═════ Supplied material

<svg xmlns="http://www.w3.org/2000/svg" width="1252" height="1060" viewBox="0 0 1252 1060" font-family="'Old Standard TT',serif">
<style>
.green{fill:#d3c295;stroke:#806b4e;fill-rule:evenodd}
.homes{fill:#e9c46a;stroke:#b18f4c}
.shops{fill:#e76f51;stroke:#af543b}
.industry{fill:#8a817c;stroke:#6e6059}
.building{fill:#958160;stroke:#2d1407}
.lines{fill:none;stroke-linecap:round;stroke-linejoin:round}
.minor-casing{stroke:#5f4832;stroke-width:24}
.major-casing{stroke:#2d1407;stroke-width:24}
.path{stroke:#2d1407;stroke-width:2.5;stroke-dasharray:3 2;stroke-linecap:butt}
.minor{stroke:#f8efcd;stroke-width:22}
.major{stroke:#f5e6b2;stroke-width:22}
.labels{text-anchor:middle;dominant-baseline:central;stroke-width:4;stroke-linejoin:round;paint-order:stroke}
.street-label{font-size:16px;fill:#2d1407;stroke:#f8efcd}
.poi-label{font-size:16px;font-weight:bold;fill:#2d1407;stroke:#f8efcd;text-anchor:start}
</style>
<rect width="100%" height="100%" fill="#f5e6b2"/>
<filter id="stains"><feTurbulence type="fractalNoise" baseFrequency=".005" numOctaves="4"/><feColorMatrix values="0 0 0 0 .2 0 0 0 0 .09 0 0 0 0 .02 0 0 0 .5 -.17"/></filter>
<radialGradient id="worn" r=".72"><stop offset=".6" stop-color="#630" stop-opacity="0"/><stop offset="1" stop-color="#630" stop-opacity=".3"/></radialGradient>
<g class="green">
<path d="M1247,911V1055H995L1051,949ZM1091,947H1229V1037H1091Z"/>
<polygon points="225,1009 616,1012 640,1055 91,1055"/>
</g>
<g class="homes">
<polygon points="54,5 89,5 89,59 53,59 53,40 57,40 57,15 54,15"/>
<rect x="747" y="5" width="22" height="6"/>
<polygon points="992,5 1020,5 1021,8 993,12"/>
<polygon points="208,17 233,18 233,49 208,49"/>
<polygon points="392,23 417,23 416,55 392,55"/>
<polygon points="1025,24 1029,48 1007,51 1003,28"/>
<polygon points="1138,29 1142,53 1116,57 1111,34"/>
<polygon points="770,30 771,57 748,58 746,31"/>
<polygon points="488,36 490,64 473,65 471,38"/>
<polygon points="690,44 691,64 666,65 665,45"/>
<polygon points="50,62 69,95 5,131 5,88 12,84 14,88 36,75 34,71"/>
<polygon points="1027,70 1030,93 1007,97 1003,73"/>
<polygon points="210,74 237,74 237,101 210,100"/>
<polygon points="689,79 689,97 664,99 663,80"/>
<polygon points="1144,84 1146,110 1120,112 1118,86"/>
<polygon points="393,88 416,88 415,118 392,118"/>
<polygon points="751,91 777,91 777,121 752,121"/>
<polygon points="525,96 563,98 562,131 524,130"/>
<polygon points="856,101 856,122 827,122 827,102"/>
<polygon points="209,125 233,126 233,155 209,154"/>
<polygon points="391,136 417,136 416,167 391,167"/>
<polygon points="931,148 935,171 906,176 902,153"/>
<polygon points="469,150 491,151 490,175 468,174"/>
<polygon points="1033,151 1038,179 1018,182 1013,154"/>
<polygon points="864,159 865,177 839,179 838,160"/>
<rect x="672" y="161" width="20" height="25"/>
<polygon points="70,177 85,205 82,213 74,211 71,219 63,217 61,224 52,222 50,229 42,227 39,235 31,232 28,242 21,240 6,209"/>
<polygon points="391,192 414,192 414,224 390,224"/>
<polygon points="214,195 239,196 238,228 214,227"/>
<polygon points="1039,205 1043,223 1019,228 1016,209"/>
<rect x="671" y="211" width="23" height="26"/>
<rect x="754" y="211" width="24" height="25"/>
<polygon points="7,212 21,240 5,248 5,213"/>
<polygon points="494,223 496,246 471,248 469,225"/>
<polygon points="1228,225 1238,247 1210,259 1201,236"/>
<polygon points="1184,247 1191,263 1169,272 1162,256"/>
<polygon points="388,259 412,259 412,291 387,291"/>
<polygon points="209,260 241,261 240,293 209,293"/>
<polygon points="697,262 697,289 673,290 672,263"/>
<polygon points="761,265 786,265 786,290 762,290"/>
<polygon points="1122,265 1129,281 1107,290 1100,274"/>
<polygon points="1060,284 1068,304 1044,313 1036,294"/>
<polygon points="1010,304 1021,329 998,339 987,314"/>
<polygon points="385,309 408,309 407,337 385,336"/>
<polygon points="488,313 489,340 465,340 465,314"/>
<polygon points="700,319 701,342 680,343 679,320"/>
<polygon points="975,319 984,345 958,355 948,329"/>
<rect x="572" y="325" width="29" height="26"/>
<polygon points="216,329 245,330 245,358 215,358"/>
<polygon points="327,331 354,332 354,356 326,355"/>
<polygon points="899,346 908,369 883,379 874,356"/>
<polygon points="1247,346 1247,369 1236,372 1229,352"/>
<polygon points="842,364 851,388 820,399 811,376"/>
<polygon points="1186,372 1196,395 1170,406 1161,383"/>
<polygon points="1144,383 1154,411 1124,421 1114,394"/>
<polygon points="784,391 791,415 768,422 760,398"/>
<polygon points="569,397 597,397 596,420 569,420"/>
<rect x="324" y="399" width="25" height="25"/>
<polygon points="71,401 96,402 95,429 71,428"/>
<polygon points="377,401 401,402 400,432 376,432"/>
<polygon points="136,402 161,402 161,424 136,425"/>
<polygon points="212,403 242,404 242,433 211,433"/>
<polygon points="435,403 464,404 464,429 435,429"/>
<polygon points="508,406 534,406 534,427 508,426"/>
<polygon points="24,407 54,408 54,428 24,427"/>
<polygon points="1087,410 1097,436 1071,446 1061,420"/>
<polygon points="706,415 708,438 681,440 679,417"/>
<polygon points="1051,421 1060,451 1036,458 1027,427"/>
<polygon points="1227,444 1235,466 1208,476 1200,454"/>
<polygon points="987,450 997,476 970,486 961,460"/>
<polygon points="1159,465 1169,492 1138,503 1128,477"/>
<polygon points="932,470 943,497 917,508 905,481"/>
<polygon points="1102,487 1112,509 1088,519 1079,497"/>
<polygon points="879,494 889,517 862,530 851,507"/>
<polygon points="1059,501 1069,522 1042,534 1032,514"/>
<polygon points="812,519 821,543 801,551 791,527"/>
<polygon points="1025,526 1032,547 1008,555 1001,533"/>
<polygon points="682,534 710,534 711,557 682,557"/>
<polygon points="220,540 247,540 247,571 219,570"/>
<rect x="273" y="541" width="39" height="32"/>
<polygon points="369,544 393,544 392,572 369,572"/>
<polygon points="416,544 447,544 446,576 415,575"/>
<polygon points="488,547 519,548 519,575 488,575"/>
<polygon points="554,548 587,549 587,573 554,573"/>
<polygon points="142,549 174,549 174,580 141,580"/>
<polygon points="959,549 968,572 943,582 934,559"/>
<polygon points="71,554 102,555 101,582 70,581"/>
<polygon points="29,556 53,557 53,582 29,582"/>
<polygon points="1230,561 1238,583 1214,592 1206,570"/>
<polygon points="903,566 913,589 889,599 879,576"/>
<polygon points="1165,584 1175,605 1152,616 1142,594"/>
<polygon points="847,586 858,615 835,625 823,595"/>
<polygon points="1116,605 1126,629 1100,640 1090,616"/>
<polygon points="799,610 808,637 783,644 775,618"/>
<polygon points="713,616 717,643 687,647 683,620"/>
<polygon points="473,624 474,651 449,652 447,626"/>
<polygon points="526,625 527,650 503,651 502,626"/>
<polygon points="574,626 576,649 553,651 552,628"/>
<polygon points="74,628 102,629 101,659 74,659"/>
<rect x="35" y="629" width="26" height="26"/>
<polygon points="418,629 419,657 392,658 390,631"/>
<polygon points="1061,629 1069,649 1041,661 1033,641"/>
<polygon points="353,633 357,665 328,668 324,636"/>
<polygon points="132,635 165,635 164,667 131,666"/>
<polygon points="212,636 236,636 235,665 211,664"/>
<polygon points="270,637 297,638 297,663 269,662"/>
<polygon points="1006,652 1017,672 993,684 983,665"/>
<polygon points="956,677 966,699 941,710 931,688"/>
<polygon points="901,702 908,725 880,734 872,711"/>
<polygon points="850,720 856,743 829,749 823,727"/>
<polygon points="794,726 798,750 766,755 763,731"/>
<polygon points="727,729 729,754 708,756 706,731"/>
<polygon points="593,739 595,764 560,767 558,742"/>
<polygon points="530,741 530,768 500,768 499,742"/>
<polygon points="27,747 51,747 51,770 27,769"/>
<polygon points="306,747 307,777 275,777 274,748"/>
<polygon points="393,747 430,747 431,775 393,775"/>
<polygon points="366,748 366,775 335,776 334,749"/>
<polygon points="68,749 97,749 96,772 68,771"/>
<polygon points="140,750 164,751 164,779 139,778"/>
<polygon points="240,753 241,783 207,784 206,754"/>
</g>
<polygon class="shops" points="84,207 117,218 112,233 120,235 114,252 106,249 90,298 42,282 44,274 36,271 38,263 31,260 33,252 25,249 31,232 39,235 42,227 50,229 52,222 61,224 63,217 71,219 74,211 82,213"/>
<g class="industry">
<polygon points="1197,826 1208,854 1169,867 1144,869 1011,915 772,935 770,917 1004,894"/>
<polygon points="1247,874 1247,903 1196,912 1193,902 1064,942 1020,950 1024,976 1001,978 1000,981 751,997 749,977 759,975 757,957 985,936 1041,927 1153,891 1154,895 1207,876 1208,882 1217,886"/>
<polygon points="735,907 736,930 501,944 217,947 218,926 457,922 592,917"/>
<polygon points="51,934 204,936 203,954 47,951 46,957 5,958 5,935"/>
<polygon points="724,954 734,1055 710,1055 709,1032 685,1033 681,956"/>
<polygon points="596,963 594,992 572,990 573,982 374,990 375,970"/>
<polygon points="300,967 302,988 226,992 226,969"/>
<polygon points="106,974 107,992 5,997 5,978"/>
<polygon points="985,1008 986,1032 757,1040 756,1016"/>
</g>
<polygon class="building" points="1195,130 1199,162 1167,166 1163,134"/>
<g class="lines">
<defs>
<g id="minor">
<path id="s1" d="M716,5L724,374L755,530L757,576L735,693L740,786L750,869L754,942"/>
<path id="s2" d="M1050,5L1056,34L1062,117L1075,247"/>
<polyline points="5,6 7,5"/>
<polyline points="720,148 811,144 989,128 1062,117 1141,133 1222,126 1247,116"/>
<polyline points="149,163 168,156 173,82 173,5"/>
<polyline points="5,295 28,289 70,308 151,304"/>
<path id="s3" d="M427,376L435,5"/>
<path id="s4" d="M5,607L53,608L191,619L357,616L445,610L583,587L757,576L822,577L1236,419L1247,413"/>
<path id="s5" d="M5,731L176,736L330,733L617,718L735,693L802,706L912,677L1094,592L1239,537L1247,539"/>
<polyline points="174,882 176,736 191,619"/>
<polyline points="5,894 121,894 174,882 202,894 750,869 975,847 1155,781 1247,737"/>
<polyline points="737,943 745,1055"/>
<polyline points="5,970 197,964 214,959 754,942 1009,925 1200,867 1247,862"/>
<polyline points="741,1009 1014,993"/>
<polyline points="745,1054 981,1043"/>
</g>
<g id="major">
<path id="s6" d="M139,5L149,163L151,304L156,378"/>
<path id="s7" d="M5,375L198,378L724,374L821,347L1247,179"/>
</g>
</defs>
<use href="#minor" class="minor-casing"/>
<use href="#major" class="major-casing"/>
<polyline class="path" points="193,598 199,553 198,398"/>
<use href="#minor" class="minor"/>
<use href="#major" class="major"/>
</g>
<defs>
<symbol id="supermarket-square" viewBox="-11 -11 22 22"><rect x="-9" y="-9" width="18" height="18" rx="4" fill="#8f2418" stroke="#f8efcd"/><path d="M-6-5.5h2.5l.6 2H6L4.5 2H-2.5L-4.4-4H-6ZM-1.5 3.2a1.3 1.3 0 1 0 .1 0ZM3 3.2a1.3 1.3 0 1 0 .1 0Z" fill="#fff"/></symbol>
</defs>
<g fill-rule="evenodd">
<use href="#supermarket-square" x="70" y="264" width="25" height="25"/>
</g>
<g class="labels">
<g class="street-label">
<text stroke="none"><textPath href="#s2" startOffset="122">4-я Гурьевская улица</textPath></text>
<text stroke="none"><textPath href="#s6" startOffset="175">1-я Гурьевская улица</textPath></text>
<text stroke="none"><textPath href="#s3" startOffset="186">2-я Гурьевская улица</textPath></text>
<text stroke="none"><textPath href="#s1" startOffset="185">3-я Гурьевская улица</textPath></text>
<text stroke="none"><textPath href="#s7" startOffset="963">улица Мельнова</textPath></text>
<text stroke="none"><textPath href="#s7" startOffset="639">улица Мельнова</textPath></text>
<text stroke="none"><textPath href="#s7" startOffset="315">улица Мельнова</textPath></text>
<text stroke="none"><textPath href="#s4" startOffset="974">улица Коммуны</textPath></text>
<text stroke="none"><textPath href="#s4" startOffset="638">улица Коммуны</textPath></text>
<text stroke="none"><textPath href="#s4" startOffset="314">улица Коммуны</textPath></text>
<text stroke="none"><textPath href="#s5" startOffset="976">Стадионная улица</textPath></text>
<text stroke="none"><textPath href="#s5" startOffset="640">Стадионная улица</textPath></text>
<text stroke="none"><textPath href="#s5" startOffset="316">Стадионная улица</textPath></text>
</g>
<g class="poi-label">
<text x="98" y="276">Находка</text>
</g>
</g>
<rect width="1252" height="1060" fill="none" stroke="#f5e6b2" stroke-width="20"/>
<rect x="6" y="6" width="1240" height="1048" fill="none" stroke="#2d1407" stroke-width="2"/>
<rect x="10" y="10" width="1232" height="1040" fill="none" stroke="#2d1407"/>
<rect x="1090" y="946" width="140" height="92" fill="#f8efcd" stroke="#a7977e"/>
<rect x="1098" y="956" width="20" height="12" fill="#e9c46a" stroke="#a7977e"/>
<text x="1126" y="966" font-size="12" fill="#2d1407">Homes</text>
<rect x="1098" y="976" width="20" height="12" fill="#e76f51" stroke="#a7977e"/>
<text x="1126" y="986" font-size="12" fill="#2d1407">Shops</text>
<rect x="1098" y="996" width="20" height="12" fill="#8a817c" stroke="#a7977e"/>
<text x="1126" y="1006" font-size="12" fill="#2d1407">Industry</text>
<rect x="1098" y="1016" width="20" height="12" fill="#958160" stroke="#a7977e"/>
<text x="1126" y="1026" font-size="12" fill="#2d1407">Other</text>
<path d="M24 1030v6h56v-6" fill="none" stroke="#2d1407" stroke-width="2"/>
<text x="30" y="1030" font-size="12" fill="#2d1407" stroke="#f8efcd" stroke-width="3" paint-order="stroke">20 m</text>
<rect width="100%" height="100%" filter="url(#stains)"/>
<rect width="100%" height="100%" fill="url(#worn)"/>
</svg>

══════════

### Task requirements:
Each line of the records with the word "rule" in it is to be copied.

### Solution:
.green{fill:#d3c295;stroke:#806b4e;fill-rule:evenodd}
<g fill-rule="evenodd">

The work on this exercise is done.